Segment Open

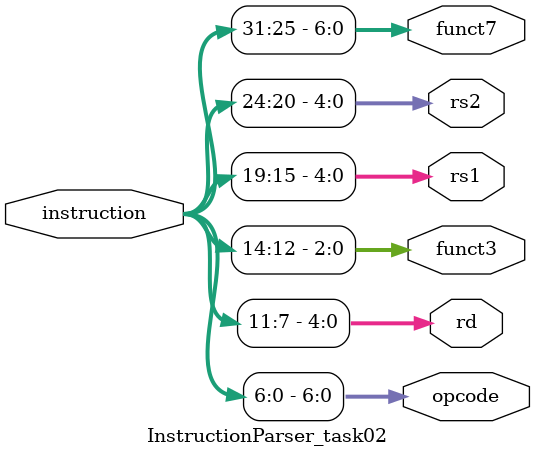
<source format=v>
`timescale 1ns / 1ps

module InstructionParser_task02(
    input [31:0] instruction,    // 32-bit instruction input
    output [6:0] opcode,         // 7-bit opcode output
    output [4:0] rd,             // 5-bit rd output
    output [2:0] funct3,         // 3-bit funct3 output
    output [4:0] rs1,            // 5-bit rs1 output
    output [4:0] rs2,            // 5-bit rs2 output
    output [6:0] funct7          // 7-bit funct7 output
    );
    
    assign opcode = instruction[6:0];    // Extract opcode
    assign rd = instruction[11:7];       // Extract rd
    assign funct3 = instruction[14:12];  // Extract funct3
    assign rs1 = instruction[19:15];     // Extract rs1
    assign rs2 = instruction[24:20];     // Extract rs2
    assign funct7 = instruction[31:25];  // Extract funct7
endmodule

</source>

Segment Closed

Transcribe every record exactly and omit each image.

» THE COMPLETED TASK
<source format=v>
`timescale 1ns / 1ps

module InstructionParser_task02(
    input [31:0] instruction,    // 32-bit instruction input
    output [6:0] opcode,         // 7-bit opcode output
    output [4:0] rd,             // 5-bit rd output
    output [2:0] funct3,         // 3-bit funct3 output
    output [4:0] rs1,            // 5-bit rs1 output
    output [4:0] rs2,            // 5-bit rs2 output
    output [6:0] funct7          // 7-bit funct7 output
    );
    
    assign opcode = instruction[6:0];    // Extract opcode
    assign rd = instruction[11:7];       // Extract rd
    assign funct3 = instruction[14:12];  // Extract funct3
    assign rs1 = instruction[19:15];     // Extract rs1
    assign rs2 = instruction[24:20];     // Extract rs2
    assign funct7 = instruction[31:25];  // Extract funct7
endmodule

</source>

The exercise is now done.